Transhumance: a UNESCO intangible cultural heritage

I was 7 when I first saw a flock of sheep in the streets of my city. We had just moved in Padua from Venice and, until then, my closest knowledge of animals where limited to cats, dogs and pigeons (not counting fish, of course)

According to my primary school comrades, that turned very exited days before the event, the transhumance was a very important moment in the live of our neighborhood. I clearly remember standing with my older brothers at the balcony at the second floor of our apartment observing dozens and dozens of sheep guided by one or two shepherds and their dogs. The smell, the incredible noise, the unusual vision of the streets full of animals instead of people and cars: that’s what transhumance meant to me at that moment.

It was only many years later that I really understood the historical and traditional meaning of such an event. The word transhumance comes from the Latin words trans ‘across’ and humus ‘ground’.

In the words of the Unesco « the transhumance-  the seasonal droving of livestock (…) migratory routes -, is a form of pastoralism. Every year in spring and autumn, thousands of animals are driven by groups of herders together with their dogs and often horses along steady routes between two geographical and climatic regions, from dawn to dusk »

Transhumance has been practiced around the world since animals were first domesticated but  had dramatically declined starting in the XIX century.

It’s only in the last decades that the interest for this practice had grown again. Many regions in Europe have acknowledged vertical (to and from the mountains) and vertical (plain to plain) transhumance as  intangible heritage of a territory. In Italy the transhumance was registered as Unesco intangible cultural heritage last December and France should be recognized next year.

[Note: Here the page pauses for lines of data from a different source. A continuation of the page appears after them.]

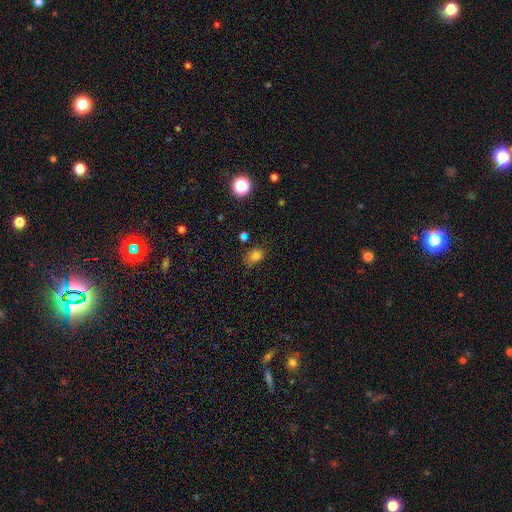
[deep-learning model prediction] Q: Smooth or featured?
A: smooth (78%); runner-up: star or artifact (15%)
Q: How rounded?
A: in between (50%); runner-up: round (48%)
Q: Merging?
A: none (59%); runner-up: minor disturbance (28%)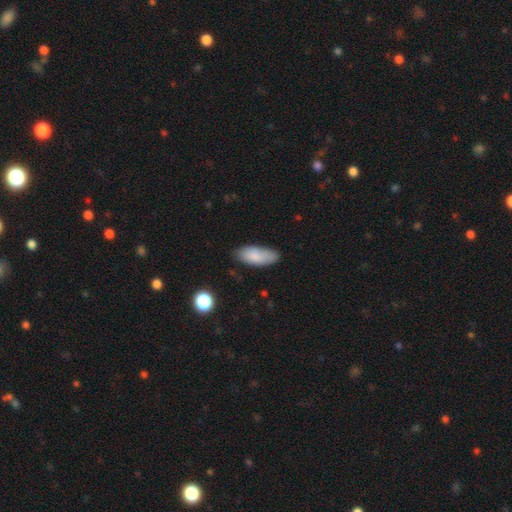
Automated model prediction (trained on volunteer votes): A smooth galaxy with no disk features (84%) that is in between round and cigar-shaped (79%).

Vote fractions:
- Smooth or featured? smooth: 84% / featured or disk: 10% / star or artifact: 6%
- How rounded? in between: 79% / cigar-shaped: 20% / round: 2%
- Merging? none: 76% / minor disturbance: 19% / major disturbance: 3% / merger: 2%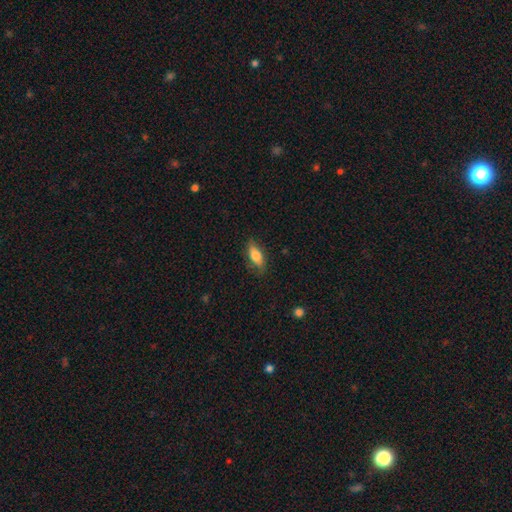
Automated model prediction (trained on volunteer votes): This appears to be a smooth galaxy with no disk features (74%) that is in between round and cigar-shaped (77%). Merging: none (78%).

In a misty morning last autumn I had the amazing feeling of going back in the time following for a few kilometers in the suburbs of Bordeaux a flock of sheep moving from the basque country . They had spent the spring and the summer in the high pastures of the Pyrenees and were returning to their winter shelters in the valley.  The souvenirs of the noise, the smell, the unusual vision, came immediately from my childhood. I had a wonderful time sharing a moment of the tough life of the shepherd, their traditions and culture. Transhumant shepherds  have a thorough knowledge of the environment, the ecological balance between man and nature and climate change: it is in fact one of the more sustainable and efficient breeding methods that they transmit to their children.